Researchers from the University of Michigan have developed a novel approach for diagnosing lung cancer using a blood test that is 10 times quicker and 14 times more sensitive than previous techniques.
Researchers from the University of Michigan have introduced a faster and more sensitive blood test for lung cancer diagnosis, being 10 times quicker and 14 times more accurate than older methods.
The University of Michigan has created a microchip that collects exosomes—tiny carriers released by cells—from blood plasma to detect lung cancer indicators.
Initially thought to be waste products, exosomes have been revealed over the last decade to be crucial for cell communication, containing proteins and DNA or RNA fragments. While healthy cell exosomes transmit essential signals in the body, those from cancer cells can facilitate tumor growth by preparing the surrounding tissues for the incoming tumor cells.
“Exosomes released from tumors help to prepare the surrounding environment, allowing cancer cells to reach and grow in these more favorable conditions,” explained Sunitha Nagrath, a U-M professor of chemical and biomedical engineering and co-author of the research published in the journal Matter.
Exosomes contain proteins both internally and on their surface. These surface proteins are chiral, meaning they twist either to the right or left, resulting in unique interactions with light.
In cancerous exosomes, these surface proteins often have mutations that alter the arrangement of the molecules they comprise, subtly altering the protein’s shape and chirality.
These distinctions can be detected through their reaction to twisted, or circularly polarized, light, which matches the protein’s twist. This reaction generates a strong signal that can be detected. However, the light signals are generally weak and challenging to analyze. Moreover, isolating exosomes from blood samples is complicated due to their minuscule size, typically ranging from 30 to 200 nanometers (one millionth of a millimeter).
To effectively capture these exosomes, the research team designed gold nanoparticles shaped like twisted disks (based on a design first introduced in a 2022 Nature study) that enclose exosomes within a central cavity. Thanks to a nearly perfect match in their size, shape, and surface properties, these cavities effectively trap exosomes.
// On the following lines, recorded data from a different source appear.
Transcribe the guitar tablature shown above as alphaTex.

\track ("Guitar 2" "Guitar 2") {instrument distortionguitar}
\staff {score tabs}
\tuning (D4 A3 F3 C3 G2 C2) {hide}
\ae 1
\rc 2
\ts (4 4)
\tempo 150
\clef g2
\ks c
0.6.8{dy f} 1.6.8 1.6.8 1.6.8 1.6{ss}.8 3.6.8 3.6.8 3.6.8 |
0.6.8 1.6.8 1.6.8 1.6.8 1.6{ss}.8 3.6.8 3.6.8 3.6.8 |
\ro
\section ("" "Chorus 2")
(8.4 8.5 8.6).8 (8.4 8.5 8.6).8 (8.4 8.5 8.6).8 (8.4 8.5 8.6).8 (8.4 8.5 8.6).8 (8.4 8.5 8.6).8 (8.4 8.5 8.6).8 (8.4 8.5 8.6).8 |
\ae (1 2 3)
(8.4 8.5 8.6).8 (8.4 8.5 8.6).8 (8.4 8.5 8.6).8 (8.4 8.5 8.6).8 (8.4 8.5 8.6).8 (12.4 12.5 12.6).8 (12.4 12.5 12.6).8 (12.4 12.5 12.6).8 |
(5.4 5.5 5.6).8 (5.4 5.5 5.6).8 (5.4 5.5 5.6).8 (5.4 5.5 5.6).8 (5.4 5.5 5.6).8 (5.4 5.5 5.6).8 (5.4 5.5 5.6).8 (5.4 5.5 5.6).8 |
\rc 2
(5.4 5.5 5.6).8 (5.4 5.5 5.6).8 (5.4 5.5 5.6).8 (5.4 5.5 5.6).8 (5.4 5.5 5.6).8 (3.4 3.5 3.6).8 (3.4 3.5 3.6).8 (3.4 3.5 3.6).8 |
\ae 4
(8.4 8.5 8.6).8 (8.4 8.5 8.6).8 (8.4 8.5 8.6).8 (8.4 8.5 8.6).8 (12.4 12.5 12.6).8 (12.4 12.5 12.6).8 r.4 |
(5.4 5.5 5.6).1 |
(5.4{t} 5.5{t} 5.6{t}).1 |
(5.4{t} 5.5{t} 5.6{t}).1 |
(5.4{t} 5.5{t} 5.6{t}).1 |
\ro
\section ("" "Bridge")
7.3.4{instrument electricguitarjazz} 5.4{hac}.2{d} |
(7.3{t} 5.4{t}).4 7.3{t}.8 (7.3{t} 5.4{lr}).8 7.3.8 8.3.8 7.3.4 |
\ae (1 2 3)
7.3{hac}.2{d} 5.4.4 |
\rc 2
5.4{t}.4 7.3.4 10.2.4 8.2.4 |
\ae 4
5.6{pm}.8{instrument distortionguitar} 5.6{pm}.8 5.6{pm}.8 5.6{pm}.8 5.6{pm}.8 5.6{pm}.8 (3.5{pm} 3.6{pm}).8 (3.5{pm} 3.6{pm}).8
Exosomes with a right-handed twist resonate strongly with right-twisting light, while yielding minimal signals for left-handed light. This distinctive response is known as circular dichroism. The exosome’s surface proteins, embedded in the cavity, can either amplify or dampen the return signal depending on their shapes. Positioned along the tiny channels of a microfluidic chip, these gold cavities captured exosomes from blood plasma and revealed clear differences between samples from healthy participants and those diagnosed with lung cancer.
“While I anticipated that the optical properties of nanoparticles would correlate with the mutations in the proteins, I was surprised at their sensitivity. This is largely attributed to the uniform orientation of nanoparticles within the detection device,” remarked Nicholas Kotov, the Irving Langmuir Distinguished University Professor of Chemical Sciences and Engineering at U-M and co-author of the study.
The microfluidic chips, referred to as CDEXO chips for Circular Dichroism detection of EXOsomes, have the potential to differentiate between specific mutations in lung cancer, enabling physicians to make treatment decisions that target the primary mutations as they evolve.
The researchers hope to initially use the CDEXO chip alongside traditional diagnostic methods. As its reliability is demonstrated, the chip may be employed to screen for other types of cancer, enhancing early detection rates.
“Our next step involves examining the spectral signatures of most known solid tumor mutated proteins to better understand their differences. This will allow us to enhance technological capabilities to further distinguish between these proteins,” Nagrath stated.
Kotov also holds the Joseph B. and Florence V. Cejka Professorship in Engineering and is a professor of macromolecular science and engineering. Nagrath co-directs the Liquid Biopsy Shared Resources at the University of Michigan Rogel Cancer Center.
This research was conducted at the Lurie Nanofabrication Facility and the Michigan Center for Materials Characterization, with contributions from the Rogel Cancer Center providing cell lines and clinical expertise.